Im weiteren führte Dr. Vogt aus, dass die Lage unserer Volkswirtschaft so ist, dass eine Änderung bald eintreten muss. Es sei klar, dass für die Aufnahme von Arbeitskräften eben für uns derzeit nur die Schweiz oder Deutschland in Frage kämen. Seit zwei Jahren wären Bestrebungen im Gange, vermehrt wieder Bauarbeiter unterzubringen in der Schweiz. Aber viele andere insbesondere junge Arbeitskräfte wären bei uns überschüssig und müssten irgendwie im Arbeitsprozess eingegliedert werden können. Liechtenstein hätte sich sehr bemüht, Arbeitskräfte hinüberzubringen, wogegen aber von der andern Seite eingewandt wurde, die liechtensteinischen Arbeiter bedeuten eine zu grosse Konkurrenz. Das eine Haltung bedingt, die eine Unsicherheit bei unsern Arbeitern, die wir gerne in die Schweiz senden würden, hervorruft. Denn aus den Erfahrungen der letzten Zeit wissen wir, dass viele, trotz versprochener längerer Arbeit, kurzweg wieder herüber mussten, sodass sie kaum die Spesen vergüten konnten. Trotzdem von Bern aus vieles getan wurde, sind die Schwierigkeiten noch gross. Die ganze Bevölkerung und die Behörden müssten darauf drängen, dass endlich inbezug auf die Arbeitsverhältnisse eine endgültige und klare Lösung gefunden werde. Doch liege nicht alle Schuld bei der Schweiz, sondern auch welche bei uns. Der politische Zwiespalt in unserem Lande war mitschuld an den heutigen Verhältnissen, wir müssten uns klar sein, dass keine aussenpolitische Lösung irgendwelcher Art uns erträgliche volkswirtschaftliche Verhältnisse bringen könnte, solange wir nicht die eigene Volkswirtschaft von unten auf aufbauen und den Staat mehr zur Selbstversorgung führen würden. Man könne sich nicht nur auf reine Spekulationen einlassen.

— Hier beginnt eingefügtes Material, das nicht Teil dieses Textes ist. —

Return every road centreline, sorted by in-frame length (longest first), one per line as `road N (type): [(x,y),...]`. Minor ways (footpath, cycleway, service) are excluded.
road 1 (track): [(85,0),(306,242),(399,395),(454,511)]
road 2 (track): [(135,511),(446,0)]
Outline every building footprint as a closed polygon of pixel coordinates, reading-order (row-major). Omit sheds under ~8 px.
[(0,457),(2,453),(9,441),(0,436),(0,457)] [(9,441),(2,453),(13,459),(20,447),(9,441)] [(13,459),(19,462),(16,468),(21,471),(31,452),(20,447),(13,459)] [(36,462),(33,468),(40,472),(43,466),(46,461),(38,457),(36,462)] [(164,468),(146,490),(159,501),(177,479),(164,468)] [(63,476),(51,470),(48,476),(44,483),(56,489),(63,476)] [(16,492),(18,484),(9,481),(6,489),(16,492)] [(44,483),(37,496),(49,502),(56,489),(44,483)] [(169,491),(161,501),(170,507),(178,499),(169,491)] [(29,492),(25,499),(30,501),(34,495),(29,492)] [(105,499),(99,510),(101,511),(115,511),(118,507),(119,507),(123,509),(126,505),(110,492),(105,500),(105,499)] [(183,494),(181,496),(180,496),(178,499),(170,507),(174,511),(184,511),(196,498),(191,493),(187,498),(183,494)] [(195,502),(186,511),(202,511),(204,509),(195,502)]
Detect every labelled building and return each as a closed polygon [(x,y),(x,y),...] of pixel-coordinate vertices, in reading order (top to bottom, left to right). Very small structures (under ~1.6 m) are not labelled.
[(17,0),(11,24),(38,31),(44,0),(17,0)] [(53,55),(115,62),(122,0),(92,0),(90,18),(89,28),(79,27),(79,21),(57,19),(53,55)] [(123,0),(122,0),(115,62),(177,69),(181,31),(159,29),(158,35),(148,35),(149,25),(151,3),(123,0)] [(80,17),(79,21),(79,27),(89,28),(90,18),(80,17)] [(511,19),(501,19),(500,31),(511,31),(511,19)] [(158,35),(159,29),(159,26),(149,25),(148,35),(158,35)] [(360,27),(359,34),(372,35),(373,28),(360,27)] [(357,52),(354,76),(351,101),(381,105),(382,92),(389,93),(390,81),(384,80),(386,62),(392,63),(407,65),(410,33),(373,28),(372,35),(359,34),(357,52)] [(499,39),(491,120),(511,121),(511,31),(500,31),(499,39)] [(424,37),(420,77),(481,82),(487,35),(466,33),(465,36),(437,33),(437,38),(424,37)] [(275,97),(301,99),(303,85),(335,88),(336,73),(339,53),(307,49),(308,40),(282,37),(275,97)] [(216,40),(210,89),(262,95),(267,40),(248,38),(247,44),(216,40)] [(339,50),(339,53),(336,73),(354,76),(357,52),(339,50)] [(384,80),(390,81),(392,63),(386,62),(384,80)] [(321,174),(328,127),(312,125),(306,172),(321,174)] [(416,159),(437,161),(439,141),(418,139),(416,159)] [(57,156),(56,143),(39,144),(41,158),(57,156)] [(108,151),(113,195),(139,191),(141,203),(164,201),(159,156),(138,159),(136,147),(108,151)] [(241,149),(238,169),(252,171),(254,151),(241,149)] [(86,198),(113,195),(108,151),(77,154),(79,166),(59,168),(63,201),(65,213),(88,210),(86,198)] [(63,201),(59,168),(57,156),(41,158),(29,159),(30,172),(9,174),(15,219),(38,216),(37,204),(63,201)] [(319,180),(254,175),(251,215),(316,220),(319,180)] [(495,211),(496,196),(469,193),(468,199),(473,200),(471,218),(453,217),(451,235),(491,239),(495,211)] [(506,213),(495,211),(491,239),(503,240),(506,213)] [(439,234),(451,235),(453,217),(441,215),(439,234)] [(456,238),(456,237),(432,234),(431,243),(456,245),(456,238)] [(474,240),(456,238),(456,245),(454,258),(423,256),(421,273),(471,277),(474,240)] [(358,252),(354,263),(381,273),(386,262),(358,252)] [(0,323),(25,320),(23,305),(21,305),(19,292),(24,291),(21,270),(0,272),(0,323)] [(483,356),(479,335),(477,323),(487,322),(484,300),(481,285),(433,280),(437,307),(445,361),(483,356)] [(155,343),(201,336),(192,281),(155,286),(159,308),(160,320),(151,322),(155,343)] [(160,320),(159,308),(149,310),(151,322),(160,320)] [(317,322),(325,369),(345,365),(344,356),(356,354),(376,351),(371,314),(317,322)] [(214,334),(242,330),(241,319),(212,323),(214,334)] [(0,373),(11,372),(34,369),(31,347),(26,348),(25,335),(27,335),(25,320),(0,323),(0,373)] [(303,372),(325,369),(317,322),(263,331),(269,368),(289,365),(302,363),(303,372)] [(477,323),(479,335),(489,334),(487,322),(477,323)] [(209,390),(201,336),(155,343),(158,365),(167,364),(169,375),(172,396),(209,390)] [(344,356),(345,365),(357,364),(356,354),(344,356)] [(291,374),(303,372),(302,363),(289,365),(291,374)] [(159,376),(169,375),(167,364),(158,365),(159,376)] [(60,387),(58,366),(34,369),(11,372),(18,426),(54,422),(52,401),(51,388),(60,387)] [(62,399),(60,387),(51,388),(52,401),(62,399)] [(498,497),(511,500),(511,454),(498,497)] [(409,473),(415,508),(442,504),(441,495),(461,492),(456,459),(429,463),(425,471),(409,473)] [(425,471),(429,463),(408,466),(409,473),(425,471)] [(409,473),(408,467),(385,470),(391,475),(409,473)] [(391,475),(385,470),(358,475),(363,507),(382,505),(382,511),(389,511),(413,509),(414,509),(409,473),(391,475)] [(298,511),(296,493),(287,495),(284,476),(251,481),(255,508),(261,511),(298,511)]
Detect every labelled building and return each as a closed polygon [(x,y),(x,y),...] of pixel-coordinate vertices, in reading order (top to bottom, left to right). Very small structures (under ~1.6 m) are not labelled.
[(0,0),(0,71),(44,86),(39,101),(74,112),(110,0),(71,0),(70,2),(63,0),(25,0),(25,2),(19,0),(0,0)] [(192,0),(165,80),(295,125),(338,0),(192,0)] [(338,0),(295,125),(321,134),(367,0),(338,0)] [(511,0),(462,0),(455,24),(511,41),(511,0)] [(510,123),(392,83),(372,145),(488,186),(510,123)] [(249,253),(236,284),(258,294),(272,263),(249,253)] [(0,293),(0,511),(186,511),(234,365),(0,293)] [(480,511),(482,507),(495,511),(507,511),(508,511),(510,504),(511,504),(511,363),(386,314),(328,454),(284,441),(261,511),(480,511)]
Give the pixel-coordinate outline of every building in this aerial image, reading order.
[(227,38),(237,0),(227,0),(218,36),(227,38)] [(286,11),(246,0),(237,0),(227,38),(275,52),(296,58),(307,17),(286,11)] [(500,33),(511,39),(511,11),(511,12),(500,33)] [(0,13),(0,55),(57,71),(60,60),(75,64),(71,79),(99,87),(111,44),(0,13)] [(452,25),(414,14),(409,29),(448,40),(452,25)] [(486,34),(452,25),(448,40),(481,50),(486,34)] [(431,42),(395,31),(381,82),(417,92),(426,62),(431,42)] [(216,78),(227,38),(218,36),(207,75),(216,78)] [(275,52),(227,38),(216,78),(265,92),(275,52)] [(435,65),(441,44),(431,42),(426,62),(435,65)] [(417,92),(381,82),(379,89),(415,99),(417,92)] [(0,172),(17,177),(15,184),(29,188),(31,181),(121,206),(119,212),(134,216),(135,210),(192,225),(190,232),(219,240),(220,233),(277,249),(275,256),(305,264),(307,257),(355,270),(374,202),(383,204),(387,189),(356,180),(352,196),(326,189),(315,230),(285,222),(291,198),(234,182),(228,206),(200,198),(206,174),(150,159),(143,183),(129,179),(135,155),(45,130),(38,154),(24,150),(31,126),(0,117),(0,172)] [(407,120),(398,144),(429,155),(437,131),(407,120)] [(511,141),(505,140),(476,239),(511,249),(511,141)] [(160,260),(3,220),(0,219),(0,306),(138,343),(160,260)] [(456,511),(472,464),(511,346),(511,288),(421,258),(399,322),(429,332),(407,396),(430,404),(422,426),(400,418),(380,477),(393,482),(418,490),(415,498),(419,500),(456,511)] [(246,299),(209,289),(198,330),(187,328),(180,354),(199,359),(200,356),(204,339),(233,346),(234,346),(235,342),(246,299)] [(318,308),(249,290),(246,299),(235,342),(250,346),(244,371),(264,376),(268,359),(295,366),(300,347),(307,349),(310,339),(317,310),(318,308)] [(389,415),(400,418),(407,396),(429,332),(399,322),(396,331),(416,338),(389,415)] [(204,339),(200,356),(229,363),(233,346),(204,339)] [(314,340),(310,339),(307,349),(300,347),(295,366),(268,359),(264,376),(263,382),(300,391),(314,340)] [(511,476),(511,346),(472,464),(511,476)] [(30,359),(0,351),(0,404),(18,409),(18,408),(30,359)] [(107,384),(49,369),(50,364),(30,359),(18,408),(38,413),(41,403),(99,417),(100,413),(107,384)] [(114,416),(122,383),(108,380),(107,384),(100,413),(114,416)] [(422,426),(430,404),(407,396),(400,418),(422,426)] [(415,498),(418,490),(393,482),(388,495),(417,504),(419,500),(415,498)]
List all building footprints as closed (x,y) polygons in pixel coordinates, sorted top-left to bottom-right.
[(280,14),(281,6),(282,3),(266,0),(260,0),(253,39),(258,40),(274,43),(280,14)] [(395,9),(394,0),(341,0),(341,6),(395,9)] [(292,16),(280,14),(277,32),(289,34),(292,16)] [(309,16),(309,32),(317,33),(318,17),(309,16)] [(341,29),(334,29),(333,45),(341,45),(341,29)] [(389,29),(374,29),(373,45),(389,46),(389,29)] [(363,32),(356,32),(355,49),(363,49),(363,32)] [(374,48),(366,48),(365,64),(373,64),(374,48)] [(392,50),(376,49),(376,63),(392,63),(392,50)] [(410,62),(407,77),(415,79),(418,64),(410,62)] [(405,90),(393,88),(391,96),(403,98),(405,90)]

Die Liechtensteiner wüssten, dass sie in der Schweiz gute Freunde besässen, die wirklich den Wunsch haben, das Verhältnis zwischen den beiden Ländern kennen zu lernen. Liechtenstein allein ist nun einmal ein so kleines Staatsgebilde, dass es allein nicht leben kann. Besonders unsere Jugend sieht trostlos in die Zukunft. Unserer Jugend müssen wir aber eine Zukunft geben. Dieses Problem muss sofort gelöst werden. Kann sich der Liechtensteiner frei bewegen ausser Landes, so ist ihm geholfen, sonst aber würden die Sorgen so gross werden, dass man daran denken müsste, sie eines Tages abzulegen.
Herr Nationalrat A. Schirmer führte dazu aus, dass es für die Schweiz ebensoschwer sei, in die Zukunft zu blicken, wie für die Liechtensteiner. Er verstehe vollkommen die Lage unseres Arbeitsmarktes und sehe auch ein, dass Hilfe not tut. Er gibt dann weiters ein kurzes Bild über die gegenseitigen Absperrungen der Kantone untereinander auf dem Arbeitsmarkte. Nationalrat Schirmer schloss dann seine Ausführungen mit den Worten: „Ich werde mein Möglichstes tun.“
Anschliessend daran referierte Nationalrat Schirmer noch kurz über die Meisterprüfungen und schlug vor, sich für eine ähnliche Regelung wie in der Schweiz zu entscheiden. Die Regierung sollte versuchen, sich mit der Schweiz zu vereinbaren, dass die Prüfungen dort abgelegt werden können.